Financial institutions across the US and beyond are expected to build controls that reflect their individual risk landscape, including: jurisdictional exposure, customer behavior, product mix, and volume.

How can financial institutions best achieve compliance for instant payments?

There’s a growing gap between how regulators talk about innovation and how they support it in practice. Terms like “risk-based,” “intelligent,” and “innovative” now appear routinely in compliance guidance, but the operational path to implement them remains blurry. Practitioners aren’t just interpreting rules, they're being forced to build entirely new frameworks that make those rules real-time, explainable, and scalable.

To stay ahead, institutions need capabilities that go beyond compliance checklists and instead enable continuous, context-aware decision-making:

· Real-time transaction monitoring that can flag anomalous behavior instantly, without interrupting the flow of legitimate payments.
· Dynamic risk scoring that adapts based on behavioral patterns, geographies, counterparties, and emerging typologies—rather than relying on static thresholds.
· Entity resolution and network analytics to uncover indirect relationships, such as those relevant to OFAC’s 50% rule or EU ownership controls.
· Explainable AI models, which allow compliance teams to understand and justify decisions—essential for audits, regulatory scrutiny, and internal confidence.
· Automated screening against sanctions, PEP, and adverse media lists—capable of handling volume without inflating false positives.
· Integrated data infrastructure that brings together third-party risk data, internal transaction data, and structured customer profiles in a single view.

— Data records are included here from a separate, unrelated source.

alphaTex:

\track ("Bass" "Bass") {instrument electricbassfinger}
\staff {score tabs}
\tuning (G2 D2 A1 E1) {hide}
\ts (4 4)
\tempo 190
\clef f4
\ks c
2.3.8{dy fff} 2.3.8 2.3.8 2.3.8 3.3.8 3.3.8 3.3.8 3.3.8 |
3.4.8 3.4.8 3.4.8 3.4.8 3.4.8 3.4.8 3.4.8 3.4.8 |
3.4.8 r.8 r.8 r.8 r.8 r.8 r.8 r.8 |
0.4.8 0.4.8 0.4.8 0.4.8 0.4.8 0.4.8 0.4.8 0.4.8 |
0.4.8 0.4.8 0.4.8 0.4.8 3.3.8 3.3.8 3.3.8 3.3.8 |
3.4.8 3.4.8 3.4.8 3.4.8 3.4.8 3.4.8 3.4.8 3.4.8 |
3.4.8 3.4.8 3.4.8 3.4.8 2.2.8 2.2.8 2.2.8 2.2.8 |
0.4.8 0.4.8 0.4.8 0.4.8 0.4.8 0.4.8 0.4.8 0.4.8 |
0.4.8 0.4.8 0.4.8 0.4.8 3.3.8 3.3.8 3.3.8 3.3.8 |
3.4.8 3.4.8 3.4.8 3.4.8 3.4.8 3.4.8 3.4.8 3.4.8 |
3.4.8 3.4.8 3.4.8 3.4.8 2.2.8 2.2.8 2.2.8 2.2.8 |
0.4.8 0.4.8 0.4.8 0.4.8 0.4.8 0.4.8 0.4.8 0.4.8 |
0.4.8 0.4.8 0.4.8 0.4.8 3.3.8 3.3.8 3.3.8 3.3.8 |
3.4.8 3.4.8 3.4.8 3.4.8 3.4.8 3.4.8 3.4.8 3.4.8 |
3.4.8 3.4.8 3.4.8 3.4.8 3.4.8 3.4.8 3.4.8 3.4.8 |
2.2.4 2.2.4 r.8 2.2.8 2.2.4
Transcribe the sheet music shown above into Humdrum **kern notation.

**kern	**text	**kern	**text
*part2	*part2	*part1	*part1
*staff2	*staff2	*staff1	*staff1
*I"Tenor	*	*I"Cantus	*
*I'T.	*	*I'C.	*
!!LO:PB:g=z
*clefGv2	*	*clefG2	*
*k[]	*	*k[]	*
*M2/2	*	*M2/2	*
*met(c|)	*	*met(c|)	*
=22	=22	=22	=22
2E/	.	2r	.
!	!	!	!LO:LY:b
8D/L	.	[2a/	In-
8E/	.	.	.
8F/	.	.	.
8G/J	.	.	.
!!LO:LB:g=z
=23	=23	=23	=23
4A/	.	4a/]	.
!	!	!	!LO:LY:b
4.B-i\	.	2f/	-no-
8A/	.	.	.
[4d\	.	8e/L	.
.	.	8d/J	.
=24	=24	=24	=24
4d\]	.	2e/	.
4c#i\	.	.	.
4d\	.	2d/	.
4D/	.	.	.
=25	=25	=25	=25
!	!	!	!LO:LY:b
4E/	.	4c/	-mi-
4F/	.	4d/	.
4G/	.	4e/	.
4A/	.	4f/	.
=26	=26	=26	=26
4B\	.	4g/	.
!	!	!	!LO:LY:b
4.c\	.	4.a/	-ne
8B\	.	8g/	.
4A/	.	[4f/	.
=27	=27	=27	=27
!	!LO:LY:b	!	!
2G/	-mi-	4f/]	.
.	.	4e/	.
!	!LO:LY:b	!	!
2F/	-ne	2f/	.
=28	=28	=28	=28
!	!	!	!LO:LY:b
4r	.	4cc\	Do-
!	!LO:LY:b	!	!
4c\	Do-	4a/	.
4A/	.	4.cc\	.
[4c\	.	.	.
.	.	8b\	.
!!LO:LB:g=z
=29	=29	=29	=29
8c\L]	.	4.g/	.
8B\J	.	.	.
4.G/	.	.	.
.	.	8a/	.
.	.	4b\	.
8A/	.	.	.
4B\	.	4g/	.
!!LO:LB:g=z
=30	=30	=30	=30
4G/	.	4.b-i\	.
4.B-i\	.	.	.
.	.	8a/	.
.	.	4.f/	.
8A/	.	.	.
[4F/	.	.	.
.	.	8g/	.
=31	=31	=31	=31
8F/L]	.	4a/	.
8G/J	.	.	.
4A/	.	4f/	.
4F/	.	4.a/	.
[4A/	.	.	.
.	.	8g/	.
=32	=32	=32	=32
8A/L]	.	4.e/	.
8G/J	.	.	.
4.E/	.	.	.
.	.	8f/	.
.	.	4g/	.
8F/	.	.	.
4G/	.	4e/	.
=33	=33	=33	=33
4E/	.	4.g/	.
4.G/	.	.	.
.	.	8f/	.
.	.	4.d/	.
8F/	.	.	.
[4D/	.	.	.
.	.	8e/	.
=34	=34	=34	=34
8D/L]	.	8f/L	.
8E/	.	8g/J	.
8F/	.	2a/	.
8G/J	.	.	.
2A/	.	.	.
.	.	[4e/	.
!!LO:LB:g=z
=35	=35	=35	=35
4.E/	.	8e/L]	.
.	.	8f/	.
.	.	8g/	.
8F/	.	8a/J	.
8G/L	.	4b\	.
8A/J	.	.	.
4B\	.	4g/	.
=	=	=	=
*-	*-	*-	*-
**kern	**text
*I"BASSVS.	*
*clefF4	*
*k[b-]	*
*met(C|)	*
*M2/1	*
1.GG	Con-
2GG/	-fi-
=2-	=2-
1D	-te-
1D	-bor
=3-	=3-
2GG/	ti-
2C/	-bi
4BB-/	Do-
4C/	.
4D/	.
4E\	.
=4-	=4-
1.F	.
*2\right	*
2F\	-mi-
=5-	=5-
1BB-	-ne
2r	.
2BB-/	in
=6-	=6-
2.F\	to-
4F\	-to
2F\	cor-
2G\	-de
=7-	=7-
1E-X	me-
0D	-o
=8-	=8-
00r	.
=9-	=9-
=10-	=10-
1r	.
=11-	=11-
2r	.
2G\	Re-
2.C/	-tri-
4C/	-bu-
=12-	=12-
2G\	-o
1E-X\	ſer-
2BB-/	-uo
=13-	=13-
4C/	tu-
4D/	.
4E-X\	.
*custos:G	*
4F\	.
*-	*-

Most importantly, these capabilities must be aligned with a financial institution’s specific risk exposure and business model. AI that’s misaligned with regulatory expectations or internal controls can create more risk, not less.

The most forward-thinking financial institutions are now experimenting with regulatory sandboxes, exploring the use of large language models for deep research tasks, and investing in tooling that can minimize “hallucinations” while maximizing transparency.

Before adopting any AI or machine learning system, institutions should perform a maturity and readiness assessment. This includes understanding the regulatory environment, mapping internal data flows, and defining clear business objectives. Innovation can only succeed when it’s tied to both operational relevance and regulatory resilience.

In short, waiting for clarity from regulators on instant payments isn’t a viable strategy. In an increasingly cashless society with instant payments, innovation must be proactive, tested, and measurable from day one.